- _EXPLORE THE MATERIAL_
**1)** According to the Ji Gami forum post, why would buying HCM make sense for ARI's parent company? Answer in one to three sentences.
**2)** In the Ji Gami forum post, what could complicate ARI's ability to disclose information even further?
**3)** Reproduce the Ji Gami forum post word for word, covering everything from "Say they’re under" down to "would make sense.".

----- DOCUMENT EXCERPT

[quote][postedby]Originally Posted by cal[/postedby]
If Ji Gami was commercially viable, then why in the hell would the parent company WANT to buy the HCFM?
We’re waiting on a cure for paralysis. The parent company working on it has just started liquidating the research lab’s assets and bought a large chain of wheelchair sellers. There’s only one way to read this.[/quote]
Actually, i think there’s another way to read it.
Say ARI’s trials succeeded, and showed the process is viable and marketable.
Say they’re under a sort of gag order from the FDA, though. (They might even have a US IPO or international securities offering in the works so that complicates their ability to disclose information even further.)
Now, say they need a big network to do Phase III trials on thousands of baldies, plus to roll out the procedure once trials are all done.
A purchase of HCM would make sense.
Now, what would that “sensitive nonpublic business information” consist of, the disclosure of which caused the FTC to place sanctions on Bosley (actually the penalties are kind of mild)…?
It might mean that Bosley people (certain doctors we know) approached HCM and maybe other candidates and disclosed details of the trials that they shouldn’t have, and also discussed potential pricing for Ji Gami, etc.

----------
----- DATA UNDER STUDY

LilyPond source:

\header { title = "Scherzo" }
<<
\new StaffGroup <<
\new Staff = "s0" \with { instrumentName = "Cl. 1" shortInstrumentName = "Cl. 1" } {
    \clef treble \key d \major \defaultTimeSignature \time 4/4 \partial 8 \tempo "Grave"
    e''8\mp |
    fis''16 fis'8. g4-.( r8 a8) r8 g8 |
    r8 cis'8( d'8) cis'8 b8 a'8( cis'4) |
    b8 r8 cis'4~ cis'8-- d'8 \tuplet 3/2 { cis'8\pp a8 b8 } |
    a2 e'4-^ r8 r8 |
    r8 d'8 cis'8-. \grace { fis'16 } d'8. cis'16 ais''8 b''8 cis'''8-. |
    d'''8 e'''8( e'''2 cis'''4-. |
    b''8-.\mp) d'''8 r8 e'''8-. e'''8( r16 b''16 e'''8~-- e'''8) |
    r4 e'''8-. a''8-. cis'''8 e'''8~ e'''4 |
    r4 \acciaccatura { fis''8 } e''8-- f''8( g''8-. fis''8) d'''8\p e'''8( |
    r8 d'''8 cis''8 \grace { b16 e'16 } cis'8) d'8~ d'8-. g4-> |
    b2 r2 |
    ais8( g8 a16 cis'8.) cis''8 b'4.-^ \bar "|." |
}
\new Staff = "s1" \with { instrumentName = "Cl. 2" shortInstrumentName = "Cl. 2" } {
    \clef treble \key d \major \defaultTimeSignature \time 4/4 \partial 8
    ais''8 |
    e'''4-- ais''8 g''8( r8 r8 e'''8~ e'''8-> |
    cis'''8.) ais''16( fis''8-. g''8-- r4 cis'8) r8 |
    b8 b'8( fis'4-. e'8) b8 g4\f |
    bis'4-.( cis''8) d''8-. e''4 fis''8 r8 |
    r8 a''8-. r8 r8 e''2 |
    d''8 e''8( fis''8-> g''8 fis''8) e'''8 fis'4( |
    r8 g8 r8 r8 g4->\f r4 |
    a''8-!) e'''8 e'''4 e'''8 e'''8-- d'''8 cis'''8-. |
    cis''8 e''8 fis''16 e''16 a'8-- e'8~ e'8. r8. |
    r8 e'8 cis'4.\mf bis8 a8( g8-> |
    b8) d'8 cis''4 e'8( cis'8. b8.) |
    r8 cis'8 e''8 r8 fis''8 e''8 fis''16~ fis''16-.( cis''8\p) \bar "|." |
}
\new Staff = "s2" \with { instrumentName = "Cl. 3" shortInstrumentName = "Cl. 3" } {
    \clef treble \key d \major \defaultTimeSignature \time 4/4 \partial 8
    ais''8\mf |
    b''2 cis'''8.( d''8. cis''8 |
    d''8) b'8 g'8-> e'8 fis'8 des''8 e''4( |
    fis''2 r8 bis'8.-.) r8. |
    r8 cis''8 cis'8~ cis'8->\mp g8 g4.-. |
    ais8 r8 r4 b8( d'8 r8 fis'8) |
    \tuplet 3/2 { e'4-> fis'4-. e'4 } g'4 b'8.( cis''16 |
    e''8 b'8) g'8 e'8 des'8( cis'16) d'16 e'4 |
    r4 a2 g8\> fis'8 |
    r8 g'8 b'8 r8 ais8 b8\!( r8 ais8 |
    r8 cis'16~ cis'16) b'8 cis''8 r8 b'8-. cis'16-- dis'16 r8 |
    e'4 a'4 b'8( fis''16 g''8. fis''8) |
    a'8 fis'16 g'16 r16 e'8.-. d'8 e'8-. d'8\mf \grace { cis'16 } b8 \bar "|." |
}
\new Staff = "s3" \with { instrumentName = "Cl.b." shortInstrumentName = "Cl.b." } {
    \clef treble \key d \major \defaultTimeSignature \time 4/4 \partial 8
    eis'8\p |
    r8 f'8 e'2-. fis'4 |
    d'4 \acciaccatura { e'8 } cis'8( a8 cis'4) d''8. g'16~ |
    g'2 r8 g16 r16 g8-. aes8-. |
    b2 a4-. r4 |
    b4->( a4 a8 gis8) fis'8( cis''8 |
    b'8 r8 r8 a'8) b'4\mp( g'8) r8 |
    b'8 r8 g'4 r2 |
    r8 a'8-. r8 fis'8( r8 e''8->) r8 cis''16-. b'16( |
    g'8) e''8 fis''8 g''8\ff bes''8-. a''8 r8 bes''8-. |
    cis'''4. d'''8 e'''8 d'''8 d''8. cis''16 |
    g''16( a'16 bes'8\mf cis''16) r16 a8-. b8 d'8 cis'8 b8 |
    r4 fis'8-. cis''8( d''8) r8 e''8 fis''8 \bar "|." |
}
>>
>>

----------

- _RESPONSES TO THE TASKS_
**1)** ARI would need a large network to run Phase III trials on thousands of bald patients. It would also need that network to roll out the procedure once the trials are finished.

**2)** A US IPO or an international securities offering in the works.

**3)**
Say they’re under a sort of gag order from the FDA, though. (They might even have a US IPO or international securities offering in the works so that complicates their ability to disclose information even further.)
Now, say they need a big network to do Phase III trials on thousands of baldies, plus to roll out the procedure once trials are all done.
A purchase of HCM would make sense.